There's a fun, if not consistently credible, tradition of interpreting the behavior of American presidents through scraps of medical information; of gaining access to their hearts and minds literally through their hearts and minds, as well as their livers, lungs, colons and kidneys. FDR's polio, Reagan's Alzheimer's and Dubya's former drinking habits have all generated lively speculation over the years -- in what ways might these conditions have actually shaped history? Napoleon's hemorrhoids, after all, famously helped him lose Waterloo, the pain having delayed his attack until noon, when weather and military conditions favored the British.

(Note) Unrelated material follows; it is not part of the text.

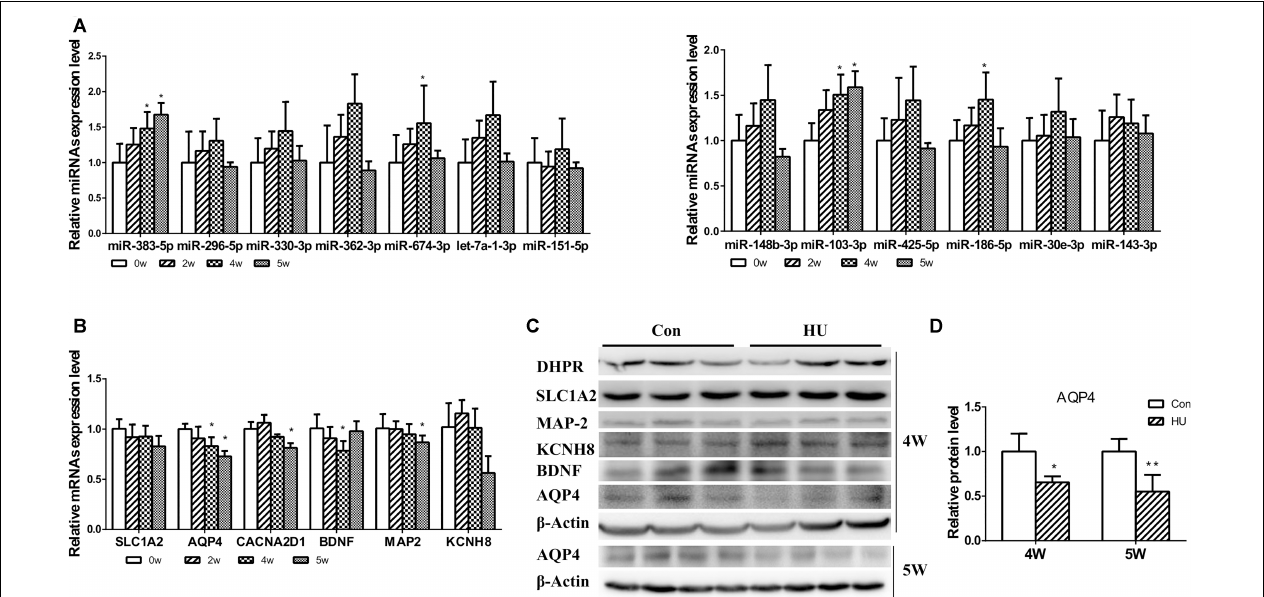
FIGURE 3 | Analysis of differential expression miRNAs and target genes in the hippocampus. (A) 13 upregulated serum miRNAs were detected in the hippocampus after rat HU for 0, 2, 4, and 5 weeks; miR-103-3p and miR-383-5p showed significant upregulation ( n = 5), * p < 0.05. (B) The mRNA expression levels of predicted target genes were detected in the hippocampus after rat HU for 0, 2, 4, and 5 weeks; AQP4 showed significant downregulation ( n = 5), * p < 0.05. (C) The protein expression levels of predicted target genes were detected in the hippocampus after rat HU; AQP4 showed significantly downregulation after rat HU for 4 or 5 weeks ( n = 3), The samples derive from the same experiment and the blots were processed in parallel, * p < 0.05. (D) Relative expression levels of AQP4 were normalized to β -actin ( n = 3), * p <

Paul Wolf, clinical professor of pathology at the University of California and V.A. Medical Centers in San Diego, studies the impact of illness on creative geniuses and, recently, political leaders. Roosevelt's hypertension, Wolf has written, played a decisive role at Yalta, allowing Churchill and Stalin to take advantage of the president.

"At the conference, Roosevelt's cerebral arteriosclerosis and reno-vascular hypertension and cardiac cachexia certainly affected his judgment, leading to the imposition of communism in Eastern Europe and Asia," Dr. Wolf says.

A subset of this approach to deciphering presidential history is the sympathetic sufferer method: Like Kennedy, I have Addison's disease, some writer might announce, and can therefore add another wrinkle to our understanding of JFK. It's this tactic I employ with our current president, thanks to a slow heartbeat and an extra-terrestrial conspiracy.

As health quirks go, low heart rate is one of the duller things that can show up on a world leader's medical file; at first glance, it's hard to imagine how KPCC's report will get us any deeper into the president. If anything, bradycardia is generally associated with good health -- it's not uncommon among athletes -- and good health doesn't turn the tables at Waterloo. Occasionally bradycardia causes trouble for women giving birth, but Bush is not a woman. Fainting is the main concern for men, and even fainting's not so bad if you can take the jokes and avoid hitting your head.

Me, I hit my head. It was the one time in my life my slow heart rate came to my attention, and I succumbed to the highly unmasculine activity of fainting. It happened Super Bowl Sunday, 1997. I remember because the game was boring me to tears, and I'd gotten up to pace around my friends' apartment. The EMT later guessed that I'd stood up too quickly. I recall standing in the bathroom and observing myself in the mirror above the sink. I can see my heart beating through my T-shirt, I thought. Next I was on the tiles, staring at the ceiling.

Except my eyes were closed. The ceiling I was looking at wasn't nearly as interesting as the walls on either side of me, which went to the floor in panels of lights and flashing buttons. I was lying in some sort of corridor. The corridor emptied out into a larger room about 25 feet south of me. I had the impression something interesting was happening in that room -- Murmurs? Negotiations? -- but my eyes opened before I could learn more. I inspected some grout, then got up and told my friends what happened.

At this point, instead of actually suggesting that aliens are actively abducting human beings with slow heartbeats during postseason football games, I will simply list other seemingly implausible scenarios from history: the fall of the Roman Empire, the invention of the light bulb, the Big Bang. I rest my case; well, not quite.